Suara.com - Sidang kasus narkoba yang menyeret mantan Kapolda Sumatera Barat Irjen Teddy Minahasa kembali digelar di Pengadilan Negeri (PN) Jakarta Barat pada jumat (28/4/2023) lalu.
Sidang tersebut mengangendakan pembacaan duplik oleh Teddy Minahasa. Dan dalam kesempatan itu, Teddy melontarkan pengakuan yang cukup mengejutkan.
Di hadapan majelis hakim dan jaksa penuntut umum (JPU), Teddy mengatakan adanya perang bintang di institusi Kepolisian Republik Indonesia (Polri) terkait kasusnya.
Dalam duplik yang ia bacakan, Teddy menyatakan, perang bintang tersebut terjadi karena ada sosok ‘pimpinan’ yang memerintahkan dua pejabat di Polda Metro Jaya untuk menyeretnya dalam lingkaran kasus peredaran narkoba.
Baca Juga: CEK FAKTA: Teddy Minahasa Sebut Ferdy Sambo di Kasus KM 50, Benarkah?
Ia mengungkapkan, Pada November 2022 lalu, ia dihampiri oleh dia pejabat Polda Metro, yakni mantan Direktur dan Wakil Direktur Reserse Narkoba Polda Metro Jaya, yakni Brigjen Mukti Juharsa dan AKBP Donny Alexander.
Teddy mengaku, ketika itu keduanya menyatakan kalau mereka mendapatkan perintah dari seseorang yang disebut sebagai pimpinan.
"Dirresnarkoba dan Wadirresnarkoba Polda Metro Jaya Bapak Mukti Juarsa dan Dony Alexander (mengatakan) kepada saya 'mohon maaf jenderal, kami mohon ampun, semua ini karena perintah pimpinan'," kata Teddy dalam dupliknya.
"Situasi ini mengisyaratkan ada tekanan atau desakan dari pimpinan agar saya terseret dalam kasus ini, Karena itu patutlah saya menarik suatu kesimpulan bahwa di internal Polri telah terjadi persaingan yang tidak sehat, atau adanya nuansa perang bintang," sambungnya.
Teddy menambahkan, pernyataan itu disampaikan MUkti dan Dony ketika penangkapan dirinya pada 24 Oktober 2022 dan saat pemeriksaan pada 4 November 2022.
Baca Juga: Tak Cuma Ferdy Sambo, Ini Deretan Perwira Polri Bermasalah yang Patut Diawasi
Ketika itu, lanjut Teddy, keduanya memperlihatkan ekspresi serba salah dalam mengusut keterlibatannya dalam kasus narkoba sabu-sabu itu.
Tak hanya itu, Teddy Minahasa juga menuding adanya kedekatan antara jaksa penuntut umum dengan penyidik yang menangani perkaranya.
Menurut dia, hal tersebut semakin memuluskan perintah atasan tersebut untuk menjadikannya pesakitan dalam kasus ini dan mendapatkan tuntutan mati.
"Jaksa penuntut umum telah beratraksi secara akrobatik di dalam konteks hukum ini untuk mengawal agar perintah dari pimpinan penyidik tadi berlangsung atau berproses tanpa hambatan.

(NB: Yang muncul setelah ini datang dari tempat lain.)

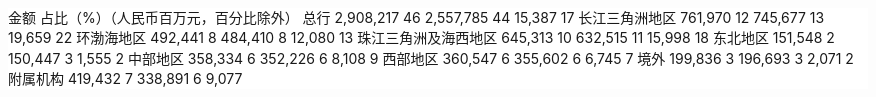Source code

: 金额
占比（%）（人民币百万元，百分比除外）
总行
2,908,217
46
2,557,785
44
15,387
17
长江三角洲地区
761,970
12
745,677
13
19,659
22
环渤海地区
492,441
8
484,410
8
12,080
13
珠江三角洲及海西地区
645,313
10
632,515
11
15,998
18
东北地区
151,548
2
150,447
3
1,555
2
中部地区
358,334
6
352,226
6
8,108
9
西部地区
360,547
6
355,602
6
6,745
7
境外
199,836
3
196,693
3
2,071
2
附属机构
419,432
7
338,891
6
9,077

Dan pesanan atau industri hukum tersebut sekarang sudah paripurna," tutur Teddy.
Dalam dupliknya, ia juga menyampaikan kalau JPU tidak memiliki empati karena menuntutnya dengan hukuman mati dan seakan menutup mata dari semua prestasi yang pernah ia raih sebelumnya.
Teddy mengeklaim, pencapaiannya hingga bisa mendapatkan pangkat Inspektur Jenderal (Irjen), yang notabene adalah jenderal bintang dua, telah diraihnya dengan sejumlah prestasi dan pengabdian.
"Ketika saya menjelaskan tentang penghargaan dan jasa-jasa yang saya terima, sebagaimana pertanyaan dari majelis hakim Yang Mulia, malah dibilang hanya untuk 'pencitraan pribadi'," ujar Teddy.
"Patutlah saya menyimpulkan bahwa jaksa penuntut umum penyandang tunaempati dan hanya memiliki syahwat serta ambisi untuk menjebloskan saya," sambung dia.